The sweet spot: moderate, regular and emotionally aligned
For clinicians, the message from this work is more nuanced than “just exercise”. The protective effect seems strongest when activity is:
- Moderate to vigorous, but not punishing – think brisk walking, steady cycling, relaxed jogging, swimming, dancing.
- Regular – several times a week, built into daily life, rather than rare, extreme efforts.
- Aligned with emotional needs – chosen for pleasure, relief or social contact, not solely for weight, looks or performance.
Health professionals are increasingly encouraged to ask not only “How much do you move?” but also “How do you feel about moving?” and “What happens in your head when you miss a session?”. Those questions can reveal whether exercise is a resource or another source of pressure.
Simple ways to use movement against anxiety
For someone who already feels anxious, the idea of intense training can be off‑putting. The Swedish findings do not mean you need to sign up for a 90‑kilometre race. Small, regular steps can still affect the nervous system and mood.
A few practical options:
- The 10‑minute rule: Commit to just ten minutes of walking or stretching. If you want to stop then, you can. The low barrier often calms the initial resistance.
- Rhythmic activities: Cycling, swimming and gentle running offer repetitive, predictable movements that many people find soothing.
- Movement plus breathing: Combine a light walk with box breathing: inhale for four steps, hold for four, exhale for four, hold for four, then repeat.
- Low‑pressure social movement: Join a casual walking group, parkrun, or community class where competition is minimal.
For those already exercising a lot, especially women aiming for high performance, the key question shifts: is training still supportive, or is it driven by fear of slowing down, gaining weight or “losing it”? If guilt and worry spike every time you rest, your relationship with exercise may need as much attention as your training plan.

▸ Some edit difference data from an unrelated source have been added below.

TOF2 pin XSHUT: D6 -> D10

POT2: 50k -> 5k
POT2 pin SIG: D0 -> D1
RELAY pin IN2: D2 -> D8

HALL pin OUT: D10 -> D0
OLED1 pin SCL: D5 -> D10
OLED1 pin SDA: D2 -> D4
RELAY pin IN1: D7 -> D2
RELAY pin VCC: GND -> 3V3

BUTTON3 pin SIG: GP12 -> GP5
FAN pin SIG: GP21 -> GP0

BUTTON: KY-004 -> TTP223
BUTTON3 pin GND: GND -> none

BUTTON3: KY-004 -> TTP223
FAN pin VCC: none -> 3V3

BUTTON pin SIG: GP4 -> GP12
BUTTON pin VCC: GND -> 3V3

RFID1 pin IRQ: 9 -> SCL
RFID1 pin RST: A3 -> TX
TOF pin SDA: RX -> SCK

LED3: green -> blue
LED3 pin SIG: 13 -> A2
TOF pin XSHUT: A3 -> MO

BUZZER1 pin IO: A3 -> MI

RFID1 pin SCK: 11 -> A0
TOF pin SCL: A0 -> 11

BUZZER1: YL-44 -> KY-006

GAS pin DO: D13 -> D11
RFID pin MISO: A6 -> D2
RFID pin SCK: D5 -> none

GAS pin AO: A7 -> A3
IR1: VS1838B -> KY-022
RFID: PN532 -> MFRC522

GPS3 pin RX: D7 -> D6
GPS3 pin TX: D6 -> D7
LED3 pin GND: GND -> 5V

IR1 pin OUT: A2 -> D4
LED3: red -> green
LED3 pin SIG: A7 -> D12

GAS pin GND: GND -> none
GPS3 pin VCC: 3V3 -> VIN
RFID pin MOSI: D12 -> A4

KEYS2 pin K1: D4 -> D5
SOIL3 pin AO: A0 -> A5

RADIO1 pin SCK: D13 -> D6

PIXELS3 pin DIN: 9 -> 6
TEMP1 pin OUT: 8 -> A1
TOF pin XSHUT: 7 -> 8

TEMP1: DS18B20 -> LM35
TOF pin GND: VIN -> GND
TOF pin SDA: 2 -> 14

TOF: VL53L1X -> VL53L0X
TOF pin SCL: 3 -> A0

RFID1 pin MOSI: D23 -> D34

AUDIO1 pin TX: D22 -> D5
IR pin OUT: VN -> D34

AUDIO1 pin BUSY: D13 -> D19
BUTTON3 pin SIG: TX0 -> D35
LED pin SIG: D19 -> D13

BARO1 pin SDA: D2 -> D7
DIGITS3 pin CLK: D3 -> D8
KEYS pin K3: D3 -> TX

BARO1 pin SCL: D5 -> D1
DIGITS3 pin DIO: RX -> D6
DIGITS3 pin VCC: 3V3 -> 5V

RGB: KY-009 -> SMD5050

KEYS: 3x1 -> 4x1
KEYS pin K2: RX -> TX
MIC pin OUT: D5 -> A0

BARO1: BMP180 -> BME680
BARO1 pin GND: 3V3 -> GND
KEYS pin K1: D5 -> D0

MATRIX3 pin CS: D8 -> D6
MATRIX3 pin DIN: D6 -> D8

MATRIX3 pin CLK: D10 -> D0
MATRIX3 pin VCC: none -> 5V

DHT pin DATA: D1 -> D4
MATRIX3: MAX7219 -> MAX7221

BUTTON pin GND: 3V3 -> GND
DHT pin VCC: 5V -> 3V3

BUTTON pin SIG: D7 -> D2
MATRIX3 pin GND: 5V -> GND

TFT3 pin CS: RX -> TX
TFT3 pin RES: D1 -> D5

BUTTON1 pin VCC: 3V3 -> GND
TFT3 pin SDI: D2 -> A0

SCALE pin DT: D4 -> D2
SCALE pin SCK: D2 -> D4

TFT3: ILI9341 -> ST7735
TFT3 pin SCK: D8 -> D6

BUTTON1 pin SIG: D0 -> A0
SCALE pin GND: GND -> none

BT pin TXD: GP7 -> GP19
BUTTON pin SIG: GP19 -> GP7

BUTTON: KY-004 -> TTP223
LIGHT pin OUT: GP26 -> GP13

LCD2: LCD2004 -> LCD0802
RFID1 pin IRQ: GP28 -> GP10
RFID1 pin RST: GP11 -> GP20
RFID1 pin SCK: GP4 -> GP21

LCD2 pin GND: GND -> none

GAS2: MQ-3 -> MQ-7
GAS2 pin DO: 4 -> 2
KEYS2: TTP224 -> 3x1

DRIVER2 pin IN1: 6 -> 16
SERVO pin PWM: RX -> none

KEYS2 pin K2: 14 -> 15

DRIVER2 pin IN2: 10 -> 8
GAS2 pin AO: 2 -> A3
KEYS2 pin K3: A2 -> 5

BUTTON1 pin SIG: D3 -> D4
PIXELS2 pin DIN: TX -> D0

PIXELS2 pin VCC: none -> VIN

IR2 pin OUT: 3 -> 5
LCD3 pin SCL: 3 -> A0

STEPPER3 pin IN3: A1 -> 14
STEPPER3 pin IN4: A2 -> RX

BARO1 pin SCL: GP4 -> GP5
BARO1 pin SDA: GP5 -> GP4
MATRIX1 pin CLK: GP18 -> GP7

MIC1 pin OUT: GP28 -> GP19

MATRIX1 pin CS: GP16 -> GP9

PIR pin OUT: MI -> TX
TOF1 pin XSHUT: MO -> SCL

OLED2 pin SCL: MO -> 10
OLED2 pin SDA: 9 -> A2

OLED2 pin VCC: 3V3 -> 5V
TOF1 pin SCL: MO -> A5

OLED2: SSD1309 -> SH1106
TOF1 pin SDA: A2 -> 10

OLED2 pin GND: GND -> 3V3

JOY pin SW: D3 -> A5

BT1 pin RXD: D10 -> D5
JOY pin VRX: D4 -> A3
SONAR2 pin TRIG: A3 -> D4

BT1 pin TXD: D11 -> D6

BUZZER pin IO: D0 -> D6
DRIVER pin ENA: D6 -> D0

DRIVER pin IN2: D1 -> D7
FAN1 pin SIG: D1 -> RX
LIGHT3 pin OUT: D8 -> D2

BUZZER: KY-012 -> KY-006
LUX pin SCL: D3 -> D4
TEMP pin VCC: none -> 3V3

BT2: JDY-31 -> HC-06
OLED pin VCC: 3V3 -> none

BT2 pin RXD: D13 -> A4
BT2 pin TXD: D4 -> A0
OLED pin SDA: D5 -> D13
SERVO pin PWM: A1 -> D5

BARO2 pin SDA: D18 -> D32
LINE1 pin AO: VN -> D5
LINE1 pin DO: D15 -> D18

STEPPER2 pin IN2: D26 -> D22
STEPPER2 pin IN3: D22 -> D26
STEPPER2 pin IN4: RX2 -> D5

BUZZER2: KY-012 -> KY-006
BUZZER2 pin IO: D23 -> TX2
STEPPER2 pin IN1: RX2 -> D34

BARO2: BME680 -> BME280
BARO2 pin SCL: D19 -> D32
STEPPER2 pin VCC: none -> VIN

Key terms and ideas worth unpacking
| Term | What it means | Why it matters for anxiety |
|---|---|---|
| BDNF | A protein that helps brain cells grow, connect and adapt. | Higher levels are linked to better stress resilience and mood regulation. |
| Exercise addiction | A compulsive need to work out, despite injuries or exhaustion. | Often tied to body image concerns and can worsen anxiety instead of easing it. |
| Box breathing | Breathing in a four‑step pattern: inhale, hold, exhale, hold. | Can quickly calm the nervous system when used during or after stress. |
| Moderate intensity | Activity that raises your heart rate and breathing but still allows conversation. | Appears to offer robust mental health benefits with relatively low risk. |
How this plays out in real life
Picture two people training three times a week. One jogs gently with friends, chatting and stopping when their body feels done. They see each session as a chance to clear their head. Over months, they sleep better, feel less jumpy and handle work stress more easily.
The other trains alone, tracking every split on a smartwatch, anxious about missing a day. Rest days feel like failure. After a tough race, instead of feeling proud, they worry about their time compared with others. Their body is fit, but their mind rarely switches off. The same activity category – running – plays two very different roles in their mental health.
For people already living with anxiety, combining therapy or medication with tailored physical activity may offer a stronger buffer than either route alone. Gentle exposure to the body’s signals during safe, planned exercise can slowly train the brain to interpret those sensations as manageable rather than dangerous. Over time, that shift may be as valuable as any stopwatch result.